Liebau burada sorgulanan tanıklar içinde hatırlamama, inkar etme ve olayları önemsizmiş gibi göstermeye çalışma oyununu oynayan ilk kişiydi. Mahkemenin onun peşine düşmesi bu yüzden memnuniyet vericiydi. Bununla birlikte Liebau’nun daha polisteyken „hafıza eksiklerine“ oynamış olması da bugün açıklık kazandı. Henüz mahkeme tarafından gerçekleştirilen sorgusunda kendisine daha az hoşgörülü şekilde davranılmış olmasının nedeni buydu.

Başka bir polis memuru, Beate Zschäpe’nin oturduğu evde Ocak 1998’de gerçekleşen bir aramayı anlattı. Arama sırasında çeşitli silahların (tatar yayı, sapan, çok sayıda bıçak vs.) yanında Reich’ın sembolü olan savaş bayrağı ve „Pogromly“ oyununun bir örneği de bulunmuştu (konuyla ilgili olarak bkz. dünkü rapor). Buluntular bir kez daha gösteriyordu ki Zschäpe de henüz 1998 yılındayken Nasyonal Sosyalist ideolojiye sıkıca bağlı ve son derece şiddet eğilimliydi.

Açıklamalar ve dilekçelerle devam edildi. Avukat Dr. Daimagüler müdahil davacılar için Polenzstraße’deki kadın komşunun sorgusu ve orada altı çizilen „Alman Normalliği“ ile ilgili bir açıklamada bulundu (bkz. 3.2.2014 tarihli rapor). Avukat Stolle, Heilbronn’daki iki cinayet kurbanının, kasıtlı bir saldırının mı hedefi yoksa polise yönelik genel bir saldırının tesadüfi kurbanları mı olduklarının (bkz 21.1.2014 tarihli rapor) aydınlatılmasına devam edilmesi için bu iki memurun üstlerinin sorgulanması talebinde bulundu.

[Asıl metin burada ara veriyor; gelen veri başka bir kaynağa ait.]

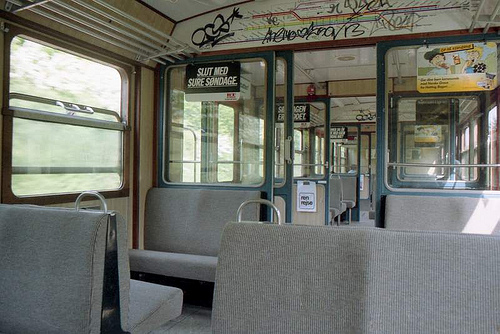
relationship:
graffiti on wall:
[188, 13, 250, 44] [140, 12, 487, 78]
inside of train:
[266, 47, 388, 286] [6, 5, 499, 333]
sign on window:
[187, 64, 239, 91] [12, 96, 126, 196]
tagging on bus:
[368, 21, 410, 42] [14, 10, 490, 320]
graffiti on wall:
[188, 13, 250, 44] [174, 0, 484, 50]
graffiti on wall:
[188, 13, 250, 44] [183, 0, 498, 47]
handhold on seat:
[234, 197, 281, 222] [203, 196, 499, 334]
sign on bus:
[184, 63, 240, 98] [14, 10, 490, 320]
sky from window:
[11, 46, 126, 146] [5, 21, 140, 204]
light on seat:
[449, 198, 483, 236] [203, 196, 499, 334]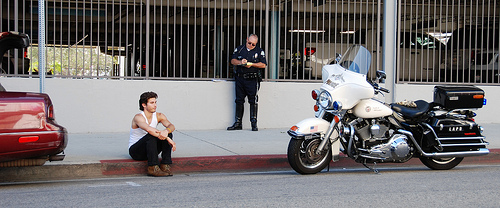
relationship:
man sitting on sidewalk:
[128, 88, 184, 182] [81, 112, 310, 161]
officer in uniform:
[236, 29, 262, 60] [228, 41, 268, 131]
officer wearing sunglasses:
[236, 29, 262, 60] [244, 40, 257, 48]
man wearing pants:
[128, 88, 184, 182] [122, 129, 181, 169]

Son olarak avukat Başay, Baden-Württemberg Eyalet Kriminal Dairesi’nin „soruşturma grubu çevresinden“ kadın bir memurun, NSU’nun Baden-Württemberg bağlantılarıyla ilgil olarak sorgulanması için dilekçe verdi. Konuyla ilgili ifadeler arasında bir tanığın Heilbronn’daki saldırı sırasında yaklaşık 35 km uzakta Beate Zschäpe’yi gördüğüne dair ifadesi de vardı.

18.02.2014

„Pogromly“ oyunu ve diğer konular

Bugün Federal Kriminal Dairesi’nden üç polis memuru ifade verdi. Memurlardan ilki “Üçlü”nün 1998 yılında ortadan kaybolmasından bu yana kaldıkları bilinen evlere dair özetleyici bir kayıt tutmuştu. Kendinden önceki tanıklar gibi bu polis de kendisi soruşturma yürütmemiş, sadece meslektaşlarının soruşturmalarını özetlemişti. “Üçlü”nün hem ortadan kaybolmalarının hemen ardından Chemnitz’de hem de daha sonraki yıllarda Zwickau’dayken, onları evlerinde ağırlayan, onlar için ev kiralayan veya kimlik bilgilerini onların kullanımına sunan çeşitli “yoldaşların” desteğine güvenebildikleri, tanığın raporundan açıkça anlaşılıyordu.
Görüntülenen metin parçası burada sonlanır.